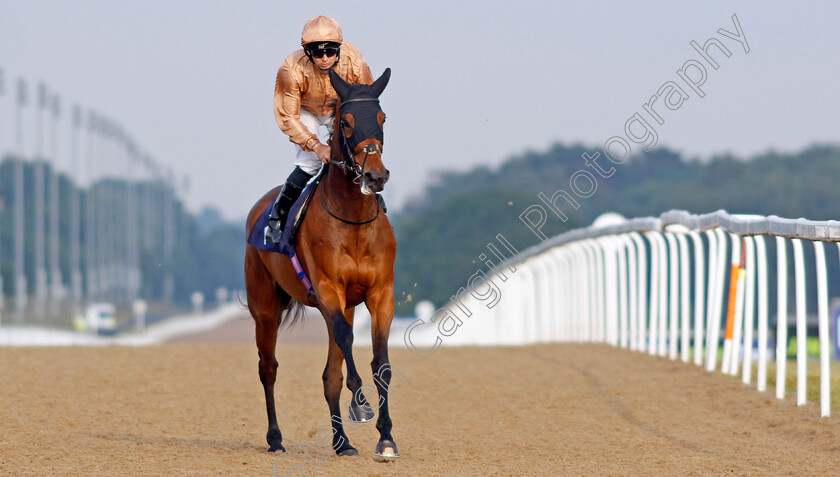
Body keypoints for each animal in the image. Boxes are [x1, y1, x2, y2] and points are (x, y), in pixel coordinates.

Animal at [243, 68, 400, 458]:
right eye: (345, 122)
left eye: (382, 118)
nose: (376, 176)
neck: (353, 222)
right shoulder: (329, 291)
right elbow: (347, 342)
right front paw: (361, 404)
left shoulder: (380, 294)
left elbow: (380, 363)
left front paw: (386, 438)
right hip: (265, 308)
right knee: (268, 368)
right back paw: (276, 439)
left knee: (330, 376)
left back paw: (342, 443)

...

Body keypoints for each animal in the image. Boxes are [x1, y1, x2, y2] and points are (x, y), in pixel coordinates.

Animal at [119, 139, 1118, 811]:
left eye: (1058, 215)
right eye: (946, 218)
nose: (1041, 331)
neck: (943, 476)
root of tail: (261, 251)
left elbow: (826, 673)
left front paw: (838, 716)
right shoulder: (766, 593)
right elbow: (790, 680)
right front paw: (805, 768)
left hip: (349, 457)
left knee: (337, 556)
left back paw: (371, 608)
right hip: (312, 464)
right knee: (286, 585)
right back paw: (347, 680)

Task item
The response must hold only the lines above from the line with "right hip: (265, 308)" through the line with "left back paw: (342, 443)", each copied exactly, both ends kept.

Task result
right hip: (265, 308)
right knee: (268, 368)
right back paw: (276, 439)
left knee: (330, 376)
left back paw: (342, 443)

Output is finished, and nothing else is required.